The junior improved tremendously from beyond the arc after his first season but is still a sub-30% 3-point shooter for his career. The next step for Moore is not settling for perimeter shots, but he seems to be trending in the opposite direction. As a freshman, the Cox Mill product took 60.4% of his shots at the rim. But why the drastic change last year? Moore saw that number dip to 37.8% as a sophomore and left many wondering if he was being too ambitious in his shot selection.

Moore will certainly play a more mature game come November, but the best option to close games will be the guy who can give more space to Banchero, Williams and Griffin in the paint. Just watch Keels in last week’s Iverson Classic, providing a quick eight-point burst. If it looks like he isn’t trying, I assure you that it’s not just because it’s an all-star game, and more about the patience in his game. I expect Keels to shoot at least 37% from deep over his freshman campaign and play a similar style to Gary Trent Jr.

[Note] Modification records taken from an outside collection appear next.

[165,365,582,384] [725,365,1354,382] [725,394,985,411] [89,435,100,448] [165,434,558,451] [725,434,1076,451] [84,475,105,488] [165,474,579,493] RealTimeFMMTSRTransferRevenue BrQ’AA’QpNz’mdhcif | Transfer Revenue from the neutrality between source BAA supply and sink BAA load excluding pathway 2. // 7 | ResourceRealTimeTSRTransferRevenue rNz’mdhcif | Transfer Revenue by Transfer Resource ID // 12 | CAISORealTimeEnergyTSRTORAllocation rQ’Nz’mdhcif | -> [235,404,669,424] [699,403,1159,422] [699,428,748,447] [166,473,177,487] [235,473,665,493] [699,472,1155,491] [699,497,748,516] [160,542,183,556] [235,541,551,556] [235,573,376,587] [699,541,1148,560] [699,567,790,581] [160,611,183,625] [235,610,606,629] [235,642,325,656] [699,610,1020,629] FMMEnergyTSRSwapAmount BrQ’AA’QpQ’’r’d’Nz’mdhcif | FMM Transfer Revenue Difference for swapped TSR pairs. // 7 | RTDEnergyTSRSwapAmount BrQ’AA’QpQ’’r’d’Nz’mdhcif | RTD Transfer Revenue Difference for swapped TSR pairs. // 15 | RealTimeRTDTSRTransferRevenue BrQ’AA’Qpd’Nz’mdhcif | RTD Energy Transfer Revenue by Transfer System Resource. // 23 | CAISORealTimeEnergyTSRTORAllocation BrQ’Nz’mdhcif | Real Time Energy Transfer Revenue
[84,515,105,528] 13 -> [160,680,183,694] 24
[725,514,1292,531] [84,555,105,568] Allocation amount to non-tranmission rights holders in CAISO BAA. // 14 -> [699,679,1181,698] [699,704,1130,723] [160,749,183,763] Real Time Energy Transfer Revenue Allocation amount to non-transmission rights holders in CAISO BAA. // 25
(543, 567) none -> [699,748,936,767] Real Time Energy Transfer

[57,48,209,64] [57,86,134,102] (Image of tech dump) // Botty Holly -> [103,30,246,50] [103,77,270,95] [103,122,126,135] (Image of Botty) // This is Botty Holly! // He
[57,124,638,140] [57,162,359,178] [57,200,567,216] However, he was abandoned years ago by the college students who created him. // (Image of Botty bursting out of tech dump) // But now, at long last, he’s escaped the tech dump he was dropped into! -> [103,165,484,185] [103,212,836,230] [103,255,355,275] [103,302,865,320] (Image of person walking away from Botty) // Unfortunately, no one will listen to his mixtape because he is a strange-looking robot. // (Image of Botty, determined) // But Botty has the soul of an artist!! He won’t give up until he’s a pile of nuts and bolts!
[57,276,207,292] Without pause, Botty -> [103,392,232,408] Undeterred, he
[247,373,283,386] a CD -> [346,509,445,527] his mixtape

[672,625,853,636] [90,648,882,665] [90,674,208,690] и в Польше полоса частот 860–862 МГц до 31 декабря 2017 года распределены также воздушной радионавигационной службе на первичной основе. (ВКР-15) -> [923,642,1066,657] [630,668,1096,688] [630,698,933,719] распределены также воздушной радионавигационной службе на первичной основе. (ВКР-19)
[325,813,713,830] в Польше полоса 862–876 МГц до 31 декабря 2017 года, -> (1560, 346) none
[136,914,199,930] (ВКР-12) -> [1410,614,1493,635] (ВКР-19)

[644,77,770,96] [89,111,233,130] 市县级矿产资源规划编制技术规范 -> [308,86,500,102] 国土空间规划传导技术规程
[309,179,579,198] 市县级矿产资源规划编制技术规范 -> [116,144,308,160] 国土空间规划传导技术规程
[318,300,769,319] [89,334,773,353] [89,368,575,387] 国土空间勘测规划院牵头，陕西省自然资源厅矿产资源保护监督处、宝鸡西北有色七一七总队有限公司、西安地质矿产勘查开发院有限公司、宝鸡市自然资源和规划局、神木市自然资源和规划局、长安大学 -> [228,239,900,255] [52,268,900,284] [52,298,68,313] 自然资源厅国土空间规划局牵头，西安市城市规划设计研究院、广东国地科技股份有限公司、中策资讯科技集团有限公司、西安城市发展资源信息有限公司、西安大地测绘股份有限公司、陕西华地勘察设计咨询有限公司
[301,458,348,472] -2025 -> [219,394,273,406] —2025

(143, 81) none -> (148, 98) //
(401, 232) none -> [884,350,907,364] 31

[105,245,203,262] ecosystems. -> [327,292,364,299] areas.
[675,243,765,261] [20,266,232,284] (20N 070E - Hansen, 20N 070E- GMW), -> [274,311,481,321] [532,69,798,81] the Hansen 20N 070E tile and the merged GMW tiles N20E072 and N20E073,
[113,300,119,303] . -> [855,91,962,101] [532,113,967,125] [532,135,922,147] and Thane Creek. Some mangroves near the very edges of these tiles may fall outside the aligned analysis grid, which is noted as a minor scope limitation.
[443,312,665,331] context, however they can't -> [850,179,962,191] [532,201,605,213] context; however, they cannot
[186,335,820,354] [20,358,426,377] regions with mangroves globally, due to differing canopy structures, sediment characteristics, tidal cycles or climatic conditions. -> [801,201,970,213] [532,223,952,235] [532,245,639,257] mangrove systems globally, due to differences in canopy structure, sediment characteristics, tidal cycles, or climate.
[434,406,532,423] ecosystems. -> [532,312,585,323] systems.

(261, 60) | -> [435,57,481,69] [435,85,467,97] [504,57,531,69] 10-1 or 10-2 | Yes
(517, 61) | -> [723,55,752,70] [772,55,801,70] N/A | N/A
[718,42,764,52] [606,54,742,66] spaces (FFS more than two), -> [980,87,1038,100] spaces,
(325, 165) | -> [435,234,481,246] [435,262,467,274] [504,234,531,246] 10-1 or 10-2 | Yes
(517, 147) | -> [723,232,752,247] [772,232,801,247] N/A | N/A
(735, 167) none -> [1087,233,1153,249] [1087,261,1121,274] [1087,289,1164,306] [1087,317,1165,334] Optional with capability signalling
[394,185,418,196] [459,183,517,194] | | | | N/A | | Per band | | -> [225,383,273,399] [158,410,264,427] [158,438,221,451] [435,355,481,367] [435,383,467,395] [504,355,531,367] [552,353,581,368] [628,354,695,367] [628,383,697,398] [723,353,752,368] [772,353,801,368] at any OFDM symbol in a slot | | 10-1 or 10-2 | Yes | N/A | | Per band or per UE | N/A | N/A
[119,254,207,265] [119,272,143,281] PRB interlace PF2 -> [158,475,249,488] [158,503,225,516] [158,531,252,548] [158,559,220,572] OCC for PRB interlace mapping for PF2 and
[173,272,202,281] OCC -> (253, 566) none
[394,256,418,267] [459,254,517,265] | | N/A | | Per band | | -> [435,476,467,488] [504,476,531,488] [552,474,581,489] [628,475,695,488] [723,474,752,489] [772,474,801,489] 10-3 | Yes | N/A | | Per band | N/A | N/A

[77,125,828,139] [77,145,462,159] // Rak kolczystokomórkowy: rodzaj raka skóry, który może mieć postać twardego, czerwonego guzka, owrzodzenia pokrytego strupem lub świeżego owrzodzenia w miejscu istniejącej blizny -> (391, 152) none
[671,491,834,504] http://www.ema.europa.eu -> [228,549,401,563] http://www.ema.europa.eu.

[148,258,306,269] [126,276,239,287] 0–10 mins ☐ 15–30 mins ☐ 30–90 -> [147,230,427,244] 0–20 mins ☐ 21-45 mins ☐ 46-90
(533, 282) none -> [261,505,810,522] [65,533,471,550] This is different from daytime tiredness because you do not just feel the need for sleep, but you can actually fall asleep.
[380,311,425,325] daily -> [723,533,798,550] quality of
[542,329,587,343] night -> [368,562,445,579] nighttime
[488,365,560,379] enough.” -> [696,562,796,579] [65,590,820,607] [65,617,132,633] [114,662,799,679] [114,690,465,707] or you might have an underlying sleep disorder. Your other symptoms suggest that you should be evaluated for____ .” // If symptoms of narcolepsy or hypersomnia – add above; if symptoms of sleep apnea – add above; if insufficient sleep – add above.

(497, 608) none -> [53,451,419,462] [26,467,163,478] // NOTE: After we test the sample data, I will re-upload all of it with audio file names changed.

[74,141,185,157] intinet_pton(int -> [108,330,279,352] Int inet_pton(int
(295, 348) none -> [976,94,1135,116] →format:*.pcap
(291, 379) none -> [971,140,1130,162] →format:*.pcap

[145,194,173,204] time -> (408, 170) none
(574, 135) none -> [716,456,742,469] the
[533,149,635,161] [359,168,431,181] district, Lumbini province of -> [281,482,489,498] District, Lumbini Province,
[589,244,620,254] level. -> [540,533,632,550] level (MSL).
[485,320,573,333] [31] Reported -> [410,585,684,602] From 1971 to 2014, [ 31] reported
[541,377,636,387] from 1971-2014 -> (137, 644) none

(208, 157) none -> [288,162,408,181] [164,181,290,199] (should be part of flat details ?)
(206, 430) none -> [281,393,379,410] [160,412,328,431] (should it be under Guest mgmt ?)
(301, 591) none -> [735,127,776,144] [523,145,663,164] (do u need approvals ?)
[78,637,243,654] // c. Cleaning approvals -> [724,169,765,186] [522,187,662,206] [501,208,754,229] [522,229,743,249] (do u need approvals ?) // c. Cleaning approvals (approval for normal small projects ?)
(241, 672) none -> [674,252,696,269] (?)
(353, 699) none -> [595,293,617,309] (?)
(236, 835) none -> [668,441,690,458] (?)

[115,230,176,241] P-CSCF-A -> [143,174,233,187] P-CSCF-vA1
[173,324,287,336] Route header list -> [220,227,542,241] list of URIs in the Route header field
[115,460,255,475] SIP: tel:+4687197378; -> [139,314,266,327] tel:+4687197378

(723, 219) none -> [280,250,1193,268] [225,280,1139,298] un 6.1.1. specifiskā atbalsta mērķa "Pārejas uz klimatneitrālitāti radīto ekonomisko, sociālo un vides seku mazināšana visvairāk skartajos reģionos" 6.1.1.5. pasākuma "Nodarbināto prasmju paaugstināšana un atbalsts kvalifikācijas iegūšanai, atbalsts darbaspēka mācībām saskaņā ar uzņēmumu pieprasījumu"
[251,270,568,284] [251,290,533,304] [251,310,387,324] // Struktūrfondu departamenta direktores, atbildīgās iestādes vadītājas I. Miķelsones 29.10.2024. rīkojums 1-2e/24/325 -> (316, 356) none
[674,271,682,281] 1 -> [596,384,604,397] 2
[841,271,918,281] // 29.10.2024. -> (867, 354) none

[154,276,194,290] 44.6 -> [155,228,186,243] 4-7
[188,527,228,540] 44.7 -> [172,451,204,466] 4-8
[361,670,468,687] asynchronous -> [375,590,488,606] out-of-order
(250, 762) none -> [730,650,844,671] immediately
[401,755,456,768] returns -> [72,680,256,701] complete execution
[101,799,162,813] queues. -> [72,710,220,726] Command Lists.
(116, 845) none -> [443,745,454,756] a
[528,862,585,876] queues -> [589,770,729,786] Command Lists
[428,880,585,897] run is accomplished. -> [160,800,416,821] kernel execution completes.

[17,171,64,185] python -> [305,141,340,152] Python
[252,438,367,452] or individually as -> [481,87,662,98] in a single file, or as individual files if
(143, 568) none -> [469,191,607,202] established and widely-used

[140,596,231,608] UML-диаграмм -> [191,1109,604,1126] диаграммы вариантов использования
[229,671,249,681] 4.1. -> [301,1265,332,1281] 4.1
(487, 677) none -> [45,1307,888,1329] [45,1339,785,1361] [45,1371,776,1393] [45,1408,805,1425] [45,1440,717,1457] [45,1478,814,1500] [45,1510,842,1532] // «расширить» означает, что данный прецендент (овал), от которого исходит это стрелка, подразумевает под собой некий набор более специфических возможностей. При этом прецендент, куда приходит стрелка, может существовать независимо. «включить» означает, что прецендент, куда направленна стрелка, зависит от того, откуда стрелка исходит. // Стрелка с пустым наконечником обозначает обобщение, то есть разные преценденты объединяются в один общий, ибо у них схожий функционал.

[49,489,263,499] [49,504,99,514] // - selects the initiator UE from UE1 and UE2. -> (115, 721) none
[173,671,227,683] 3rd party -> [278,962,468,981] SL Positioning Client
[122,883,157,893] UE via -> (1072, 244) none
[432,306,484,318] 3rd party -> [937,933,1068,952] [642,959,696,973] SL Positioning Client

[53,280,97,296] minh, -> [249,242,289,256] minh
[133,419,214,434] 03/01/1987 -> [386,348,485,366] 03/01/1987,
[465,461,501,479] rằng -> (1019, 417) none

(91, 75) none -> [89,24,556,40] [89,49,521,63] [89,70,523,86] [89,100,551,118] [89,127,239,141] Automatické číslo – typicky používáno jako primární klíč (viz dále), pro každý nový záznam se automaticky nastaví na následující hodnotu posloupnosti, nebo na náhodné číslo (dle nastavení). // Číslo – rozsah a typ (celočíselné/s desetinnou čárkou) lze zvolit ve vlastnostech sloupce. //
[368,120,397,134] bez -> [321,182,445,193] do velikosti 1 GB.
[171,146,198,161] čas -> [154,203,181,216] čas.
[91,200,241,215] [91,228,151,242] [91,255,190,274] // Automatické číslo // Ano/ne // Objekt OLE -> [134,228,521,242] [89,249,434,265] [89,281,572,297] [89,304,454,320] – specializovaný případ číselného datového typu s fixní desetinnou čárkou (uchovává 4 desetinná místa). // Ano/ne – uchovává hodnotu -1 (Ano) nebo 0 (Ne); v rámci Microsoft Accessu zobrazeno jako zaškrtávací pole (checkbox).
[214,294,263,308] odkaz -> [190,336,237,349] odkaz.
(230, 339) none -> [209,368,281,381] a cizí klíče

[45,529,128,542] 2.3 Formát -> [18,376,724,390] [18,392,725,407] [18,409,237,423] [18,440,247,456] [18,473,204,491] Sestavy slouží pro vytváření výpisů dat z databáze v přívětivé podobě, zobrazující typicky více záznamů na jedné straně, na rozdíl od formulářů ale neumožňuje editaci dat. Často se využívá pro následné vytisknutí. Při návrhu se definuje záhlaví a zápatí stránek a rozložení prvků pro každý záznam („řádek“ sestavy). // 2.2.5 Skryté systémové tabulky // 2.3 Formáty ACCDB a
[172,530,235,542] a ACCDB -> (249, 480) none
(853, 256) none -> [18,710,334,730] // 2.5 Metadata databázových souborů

Keels uses the threat of his jumper to create space and slice down the lane with ease. You rarely see the incoming freshman take a shot that he isn't comfortable with, whether that be a midrange jumper or an NBA 3-pointer. And that's all before mentioning the established chemistry Keels has with Roach, as the two dominated the Virginia hoops scene as teammates in high school. Keels picking an open spot in transition for a look from deep is something that not many Blue Devils can provide next year, and Duke's starting point guard should already know how to find him.

Like I said earlier, I’m struggling to find reasons why head coach Mike Krzyzewski would keep Moore on the bench late in games, but with one of the best front courts in the country playing in Cameron Indoor next year, it’s more about the need for shooting at this point. Keels hasn’t proved to be anything close to a defensive liability and will keep the defense from packing it in on Banchero and Williams.

After a couple years of the sometimes wild play from Cam Reddish, Steward and Moore from the off-ball guard spot, Duke fans will welcome the sight of a freshman who plays like a fifth-year senior.

Perhaps it’s just a testament to how talented the top-six Blue Devils are next year, and someone has to sit. But I simply cannot imagine a world where the offensive versatility of Trevor Keels isn’t playing a key role for Duke in the clutch next season.